In my opinion, involvement in an open source project denotes the following:

  • interest for greater things than monetary profit
  • interest for teamwork, the extreme kind, where communication between team members is really difficult
  • ability and willingness to assess and understand code written by others
  • ability and willingness to produce code that can be understood by others
  • willingness to have your ideas and your code put to the test and commented by others

I'd definitely consider it a good experience and a major plus. But maybe that's just me..

evilpenguin
+3  A: 

Short answer is:

It's impressive because it's rare

Sergej Andrejev
Really? How rare?
nbolton
You may think that it's not but if you would work in enterprise you would hardly find someone who participates in OS project
Sergej Andrejev
+2  A: 

Saying "I do open source" wouldn't impress me at all. Saying "I'm one of the main developers on <major FOSS project>, and here are some of the features that I've implemented recently" might.

anon
Thanks for your answer. Would you hold someone in high esteem if they listed a single "small time" open source project?
nbolton
+5  A: 

Try it this way: "Does programming experience look impressive on a resume?"

Answer: it depends, doesn't it?

Getting involved in anything will look better than nothing but "open source experience" is a wide as "closed source". Tell me how you worked on a team the built fundamental internet infrastructure, or a new language with hundreds of thousands of users, or an application or library that loads of people actually use ... I'll be interested! Mention that you and some guy put a half-finished, half-specified project on sourceforge that looks a lot like a dozen similar half-baked projects? Not so much.

So if you really want to beef up a resume with this look for a project with good crossover to what you do, one that is active and has a real user base and some coders you can learn from, then dive in and get your hands dirty. Or scratch an itch of your own and put it out there to get critiqued and improved but if you do this, follow through.

simon
I was thinking of starting my own open source project, this would be my first of course. Is this too ambitious?
nbolton
+1  A: 

It's impressive for the following reasons:

  1. Shows that you're passionate enough about software and coding to devote your own personal time to it. Too many people are in this business for a paycheck and nothing more.
  2. Shows that you're competent enough to write and submit code for public consumption and review.
  3. (Corollary to 2) Gives me as an interviewer a code sample to look at and evaluate.

These two reasons alone are a big differentiator.
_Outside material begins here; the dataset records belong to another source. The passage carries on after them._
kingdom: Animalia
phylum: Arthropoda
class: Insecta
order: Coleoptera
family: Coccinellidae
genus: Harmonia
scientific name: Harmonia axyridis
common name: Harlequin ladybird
So, on your importance scale, maybe a 7-8? 9-10 if you're contributing to a big-time OSS project like the Linux kernel or Apache.
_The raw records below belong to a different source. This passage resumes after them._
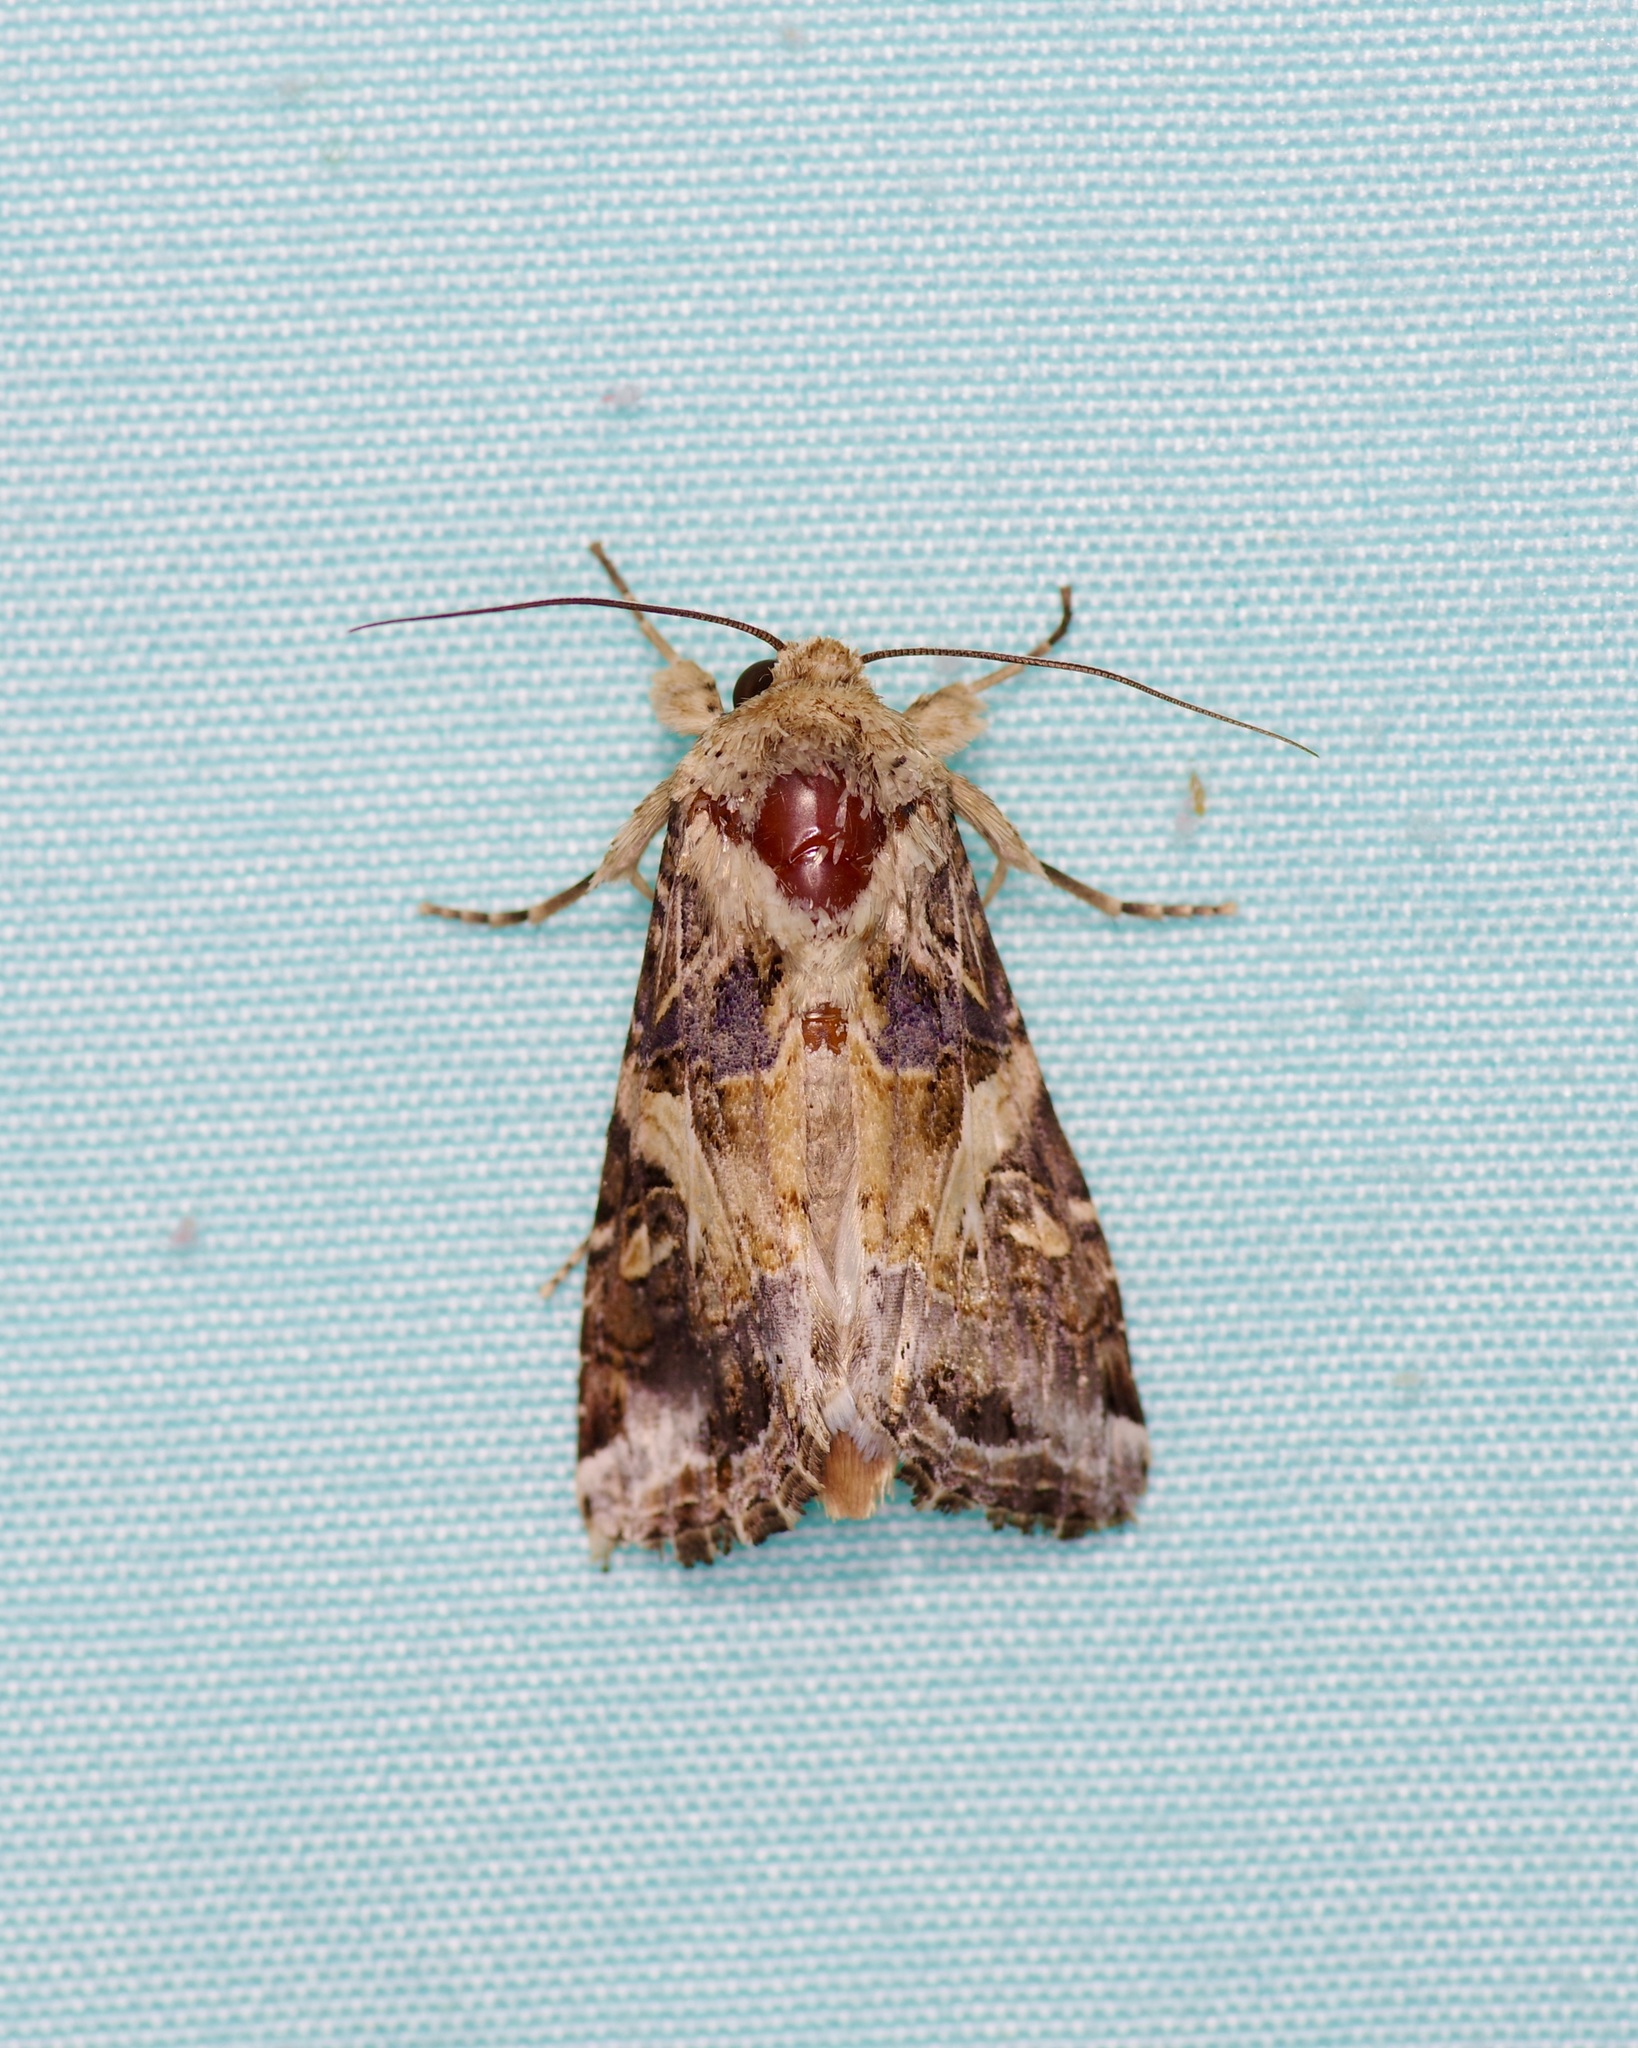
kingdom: Animalia
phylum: Arthropoda
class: Insecta
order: Lepidoptera
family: Noctuidae
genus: Spodoptera
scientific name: Spodoptera ornithogalli
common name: Yellow-striped armyworm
Also, what Jon Skeet said, I'd definitely want to see more than just "OSS experience", I'd want specifics.

drewh
+1  A: 

You might want to see this thread I made before I began my current job:

http://stackoverflow.com/questions/488338/as-an-employer-do-you-view-open-source-contributions-with-as-much-credit-as-full

Not quite the same question, but it will help you with your CV.

Thanks

dotnetdev
+1  A: 

It looks good to me and makes this resume stand out. For people just out of college participating in an open source project may be the only way to get first job.